Juno didn’t have the slightest clue as to whether Josalyn even knew the alphabet, or if Terry would call bullshit. She held her breath and was rewarded with Terry’s voice a moment later. “She won a short story competition once…at school…” She sounded wistful. As a therapist, Juno hated to leave that wistfulness untouched, but she wasn’t on the phone to give Terry Russel therapy.
She pushed on.
“I’m sorry to bring up such a painful subject, Mrs. Russel, but something has been nagging at me for some time. Did Josalyn ever mention anything to you about being pregnant?”
There was a long pause on the Russel end, during which time Juno acknowledged a beast of a headache groping along the back of her skull.
“Yes…” Terry said uncertainly. “But she was on drugs. She said a lot of things. She claimed to be pregnant once when she was fourteen, too. We took her to the doctor and he said her hymen was still intact…”
Juno made a slight harrumph in the back of her throat. That was a topic she didn’t care to get into today. It wouldn’t make a lick of difference to Mrs. Terry Russel, who had already decided that her dead daughter was a lying drug addict.
“She mentioned it to her counselor at the time… Winnie Crouch.” Juno imagined the name traveling across the space between them. She found the spot behind her ear and pressed her cool fingertips to it.

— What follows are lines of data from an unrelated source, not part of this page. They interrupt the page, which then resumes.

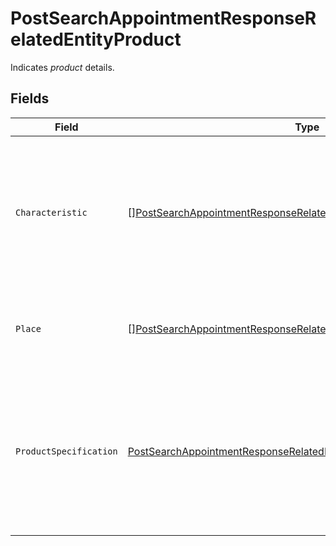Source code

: # PostSearchAppointmentResponseRelatedEntityProduct

Indicates <i>product</i> details.


## Fields

| Field                                                                                                                                                                               | Type                                                                                                                                                                                | Required                                                                                                                                                                            | Description                                                                                                                                                                         |
| ----------------------------------------------------------------------------------------------------------------------------------------------------------------------------------- | ----------------------------------------------------------------------------------------------------------------------------------------------------------------------------------- | ----------------------------------------------------------------------------------------------------------------------------------------------------------------------------------- | ----------------------------------------------------------------------------------------------------------------------------------------------------------------------------------- |
| `Characteristic`                                                                                                                                                                    | [][PostSearchAppointmentResponseRelatedEntityProductCharacteristic](../../models/shared/postsearchappointmentresponserelatedentityproductcharacteristic.md)                         | :heavy_minus_sign:                                                                                                                                                                  | Indicates list of product characteristics. Characteristics of the product to instantiate or to modify.</br>Note: This list is passed when directory number search is made.<br/>     |
| `Place`                                                                                                                                                                             | [][PostSearchAppointmentResponseRelatedEntityProductPlace](../../models/shared/postsearchappointmentresponserelatedentityproductplace.md)                                           | :heavy_minus_sign:                                                                                                                                                                  | List of places.</br>Note: This list is passed when search is made based on address key.<br/>                                                                                        |
| `ProductSpecification`                                                                                                                                                              | [PostSearchAppointmentResponseRelatedEntityProductProductSpecification](../../models/shared/postsearchappointmentresponserelatedentityproductproductspecification.md)               | :heavy_check_mark:                                                                                                                                                                  | Indicates detailed description of a tangible or intangible object made available externally in the form of a 'productOffering' to customers or other parties playing a party role.　 |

“No, Winnie wasn’t her counselor, I know that name. Winnie was her friend. She said so. Winnie was helping her. She distinctly said that name the second to last time I spoke to her. I said well, who names their kid Winnie anyway, and how equipped is she to help you? And then she laughed at me.”
Juno didn’t just get chills, her body started to tremble. So, Winnie had secured Josalyn’s trust enough for the girl to consider her a friend; so much so that she affirmed it to her mother. Her mouth was so dry she had to pry her tongue from her teeth before she could speak again.
“Did she tell you she was pregnant when she called that time?”
“No. I asked why she was calling us if she had this Winnie to help her. She didn’t like that at all. She said terrible things I won’t repeat and hung up on me. The next time I heard from her she was so high she couldn’t string two words together.”
“Do you remember the year she claimed to be pregnant? Not when she was fourteen, but the second time.”
“I don’t understand why you need to know this.”
Juno was losing her; she’d have to act fast.
“Because I think she really was pregnant.”